▶ _What you should do_
Please pick up the forum post about program output changing under nvprof and continue it past its last line.

Text for analysis Block Start

Different program output when using nvprof

I have noticed that with profiler, I see different results in the output of the program. With 17 metrics, a 1 and a half minute execution takes about 3 and half hour which implies how profiling affects the runtime.

Without nvprof, the output look like

Performance: 11.493 ns/day, 2.088 hours/ns, 26.605 timesteps/s
74.1% CPU use with 2 MPI tasks x no OpenMP threads

MPI task timing breakdown:
Section |  min time  |  avg time  |  max time  |%varavg| %total
---------------------------------------------------------------
Pair    | 57.888     | 58.743     | 59.597     |  11.2 | 78.14
Neigh   | 0.49963    | 0.50408    | 0.50853    |   0.6 |  0.67
Comm    | 4.4834     | 5.0893     | 5.6951     |  26.9 |  6.77
Output  | 0.00098204 | 0.0014943  | 0.0020066  |   1.3 |  0.00
Modify  | 7.6897     | 7.7813     | 7.8729     |   3.3 | 10.35
Other   |            | 3.056      |            |       |  4.07

Nlocal:    250000 ave 250176 max 249824 min
Histogram: 1 0 0 0 0 0 0 0 0 1
Nghost:    44831.5 ave 44833 max 44830 min
Histogram: 1 0 0 0 0 0 0 0 0 1
Neighs:    0 ave 0 max 0 min
Histogram: 2 0 0 0 0 0 0 0 0 0

Total # of neighbors = 0
Ave neighs/atom = 0
Neighbor list builds = 399
Dangerous builds = 397

However, with nvprof, I see

Performance: 0.072 ns/day, 335.034 hours/ns, 0.166 timesteps/s
84.9% CPU use with 2 MPI tasks x no OpenMP threads

MPI task timing breakdown:
Section |  min time  |  avg time  |  max time  |%varavg| %total
---------------------------------------------------------------
Pair    | 12024      | 12029      | 12034      |   4.6 | 99.73
Neigh   | 0.4934     | 0.50414    | 0.51487    |   1.5 |  0.00
Comm    | 15.88      | 20.859     | 25.838     | 109.0 |  0.17
Output  | 0.00096084 | 0.0023741  | 0.0037874  |   2.9 |  0.00
Modify  | 7.5295     | 7.5312     | 7.5329     |   0.1 |  0.06
Other   |            | 3.245      |            |       |  0.03

Nlocal:    250000 ave 250176 max 249824 min
Histogram: 1 0 0 0 0 0 0 0 0 1
Nghost:    44831.5 ave 44833 max 44830 min
Histogram: 1 0 0 0 0 0 0 0 0 1
Neighs:    0 ave 0 max 0 min
Histogram: 2 0 0 0 0 0 0 0 0 0

Total # of neighbors = 0
Ave neighs/atom = 0
Neighbor list builds = 399
Dangerous builds = 397

Is there any statement for judgement?

Text for analysis Block End
Supplied entries Block Start

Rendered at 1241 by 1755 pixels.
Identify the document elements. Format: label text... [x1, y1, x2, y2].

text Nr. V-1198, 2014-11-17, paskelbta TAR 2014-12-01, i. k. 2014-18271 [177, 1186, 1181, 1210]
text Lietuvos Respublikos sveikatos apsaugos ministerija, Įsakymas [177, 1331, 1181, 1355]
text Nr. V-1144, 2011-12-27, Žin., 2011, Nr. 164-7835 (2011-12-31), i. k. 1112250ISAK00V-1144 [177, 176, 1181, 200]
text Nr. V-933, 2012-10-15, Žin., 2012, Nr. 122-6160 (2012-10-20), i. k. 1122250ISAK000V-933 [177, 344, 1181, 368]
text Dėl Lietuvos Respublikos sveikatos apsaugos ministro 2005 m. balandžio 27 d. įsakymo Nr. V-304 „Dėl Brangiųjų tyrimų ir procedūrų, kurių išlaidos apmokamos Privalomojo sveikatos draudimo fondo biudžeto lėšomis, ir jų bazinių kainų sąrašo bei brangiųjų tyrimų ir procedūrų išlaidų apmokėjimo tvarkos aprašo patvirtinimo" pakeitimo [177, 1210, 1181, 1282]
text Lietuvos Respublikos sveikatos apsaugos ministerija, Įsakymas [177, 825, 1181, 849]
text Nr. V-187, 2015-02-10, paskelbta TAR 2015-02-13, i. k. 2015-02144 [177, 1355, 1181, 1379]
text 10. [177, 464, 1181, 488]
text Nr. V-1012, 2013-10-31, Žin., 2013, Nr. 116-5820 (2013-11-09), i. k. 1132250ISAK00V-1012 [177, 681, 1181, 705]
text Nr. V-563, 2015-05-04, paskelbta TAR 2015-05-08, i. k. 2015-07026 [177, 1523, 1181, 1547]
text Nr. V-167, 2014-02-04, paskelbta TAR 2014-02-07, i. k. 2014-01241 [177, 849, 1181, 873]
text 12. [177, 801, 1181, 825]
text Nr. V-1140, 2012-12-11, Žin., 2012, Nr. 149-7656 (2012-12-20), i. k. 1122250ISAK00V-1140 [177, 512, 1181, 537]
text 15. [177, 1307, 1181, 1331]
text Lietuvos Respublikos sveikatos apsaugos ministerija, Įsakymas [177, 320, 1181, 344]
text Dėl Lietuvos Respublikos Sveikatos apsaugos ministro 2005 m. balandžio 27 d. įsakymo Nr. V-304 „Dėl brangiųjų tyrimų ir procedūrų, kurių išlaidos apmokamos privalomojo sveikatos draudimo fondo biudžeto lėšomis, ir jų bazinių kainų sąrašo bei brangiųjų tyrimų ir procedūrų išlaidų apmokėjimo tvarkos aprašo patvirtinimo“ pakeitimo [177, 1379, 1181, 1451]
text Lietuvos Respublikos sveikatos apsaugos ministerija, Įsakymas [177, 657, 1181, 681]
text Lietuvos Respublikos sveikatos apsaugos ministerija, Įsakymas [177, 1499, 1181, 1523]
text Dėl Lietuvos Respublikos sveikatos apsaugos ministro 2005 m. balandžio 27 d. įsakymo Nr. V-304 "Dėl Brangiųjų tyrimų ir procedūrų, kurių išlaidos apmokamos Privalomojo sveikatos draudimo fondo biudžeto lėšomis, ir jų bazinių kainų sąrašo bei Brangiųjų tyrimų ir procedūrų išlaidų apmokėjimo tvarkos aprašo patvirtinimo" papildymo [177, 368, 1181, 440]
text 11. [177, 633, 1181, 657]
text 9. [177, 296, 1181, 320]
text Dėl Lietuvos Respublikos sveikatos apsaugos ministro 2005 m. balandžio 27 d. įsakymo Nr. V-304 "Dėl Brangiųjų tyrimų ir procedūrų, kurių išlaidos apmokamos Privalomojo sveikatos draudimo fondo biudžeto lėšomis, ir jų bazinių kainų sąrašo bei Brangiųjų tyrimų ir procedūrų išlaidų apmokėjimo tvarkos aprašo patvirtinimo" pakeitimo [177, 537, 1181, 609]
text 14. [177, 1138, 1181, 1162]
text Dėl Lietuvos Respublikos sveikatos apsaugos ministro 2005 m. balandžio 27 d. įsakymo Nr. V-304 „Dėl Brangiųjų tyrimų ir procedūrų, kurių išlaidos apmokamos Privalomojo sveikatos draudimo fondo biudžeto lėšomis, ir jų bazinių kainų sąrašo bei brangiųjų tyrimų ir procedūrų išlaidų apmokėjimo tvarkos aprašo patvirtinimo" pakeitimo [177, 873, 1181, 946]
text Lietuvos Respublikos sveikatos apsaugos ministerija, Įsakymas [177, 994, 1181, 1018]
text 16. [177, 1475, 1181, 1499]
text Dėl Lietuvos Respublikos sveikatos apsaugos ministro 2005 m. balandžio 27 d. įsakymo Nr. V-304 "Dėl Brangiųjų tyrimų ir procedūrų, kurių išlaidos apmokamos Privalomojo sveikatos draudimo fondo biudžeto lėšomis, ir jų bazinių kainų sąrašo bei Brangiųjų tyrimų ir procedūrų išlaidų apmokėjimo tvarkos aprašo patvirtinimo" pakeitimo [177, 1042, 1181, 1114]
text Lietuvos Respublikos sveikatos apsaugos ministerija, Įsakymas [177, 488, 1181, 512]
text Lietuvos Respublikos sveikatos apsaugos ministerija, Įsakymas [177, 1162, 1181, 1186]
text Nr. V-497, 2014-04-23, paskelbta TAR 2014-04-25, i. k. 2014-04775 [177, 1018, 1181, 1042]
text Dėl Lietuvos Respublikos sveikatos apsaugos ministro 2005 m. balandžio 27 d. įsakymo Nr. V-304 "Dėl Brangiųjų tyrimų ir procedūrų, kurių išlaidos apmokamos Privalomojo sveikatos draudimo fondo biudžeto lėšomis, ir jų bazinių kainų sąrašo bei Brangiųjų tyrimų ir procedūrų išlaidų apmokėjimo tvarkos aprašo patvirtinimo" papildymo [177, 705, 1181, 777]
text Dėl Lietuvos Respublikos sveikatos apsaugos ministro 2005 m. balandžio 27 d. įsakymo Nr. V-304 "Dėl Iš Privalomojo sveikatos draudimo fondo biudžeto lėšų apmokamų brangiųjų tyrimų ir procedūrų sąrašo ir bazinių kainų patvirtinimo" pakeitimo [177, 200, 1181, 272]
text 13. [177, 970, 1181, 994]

Supplied entries Block End

▶ _Output_
Yes, the profiler affects kernel execution behavior. If you are doing host-based timing, this may affect reported timing results. The solution is to not be concerned about host-based timing when you are using the profiler.

I don’t see any difference in the computed “results” of your application. The profiler should not affect correctness of computed results, but may impact overall timing.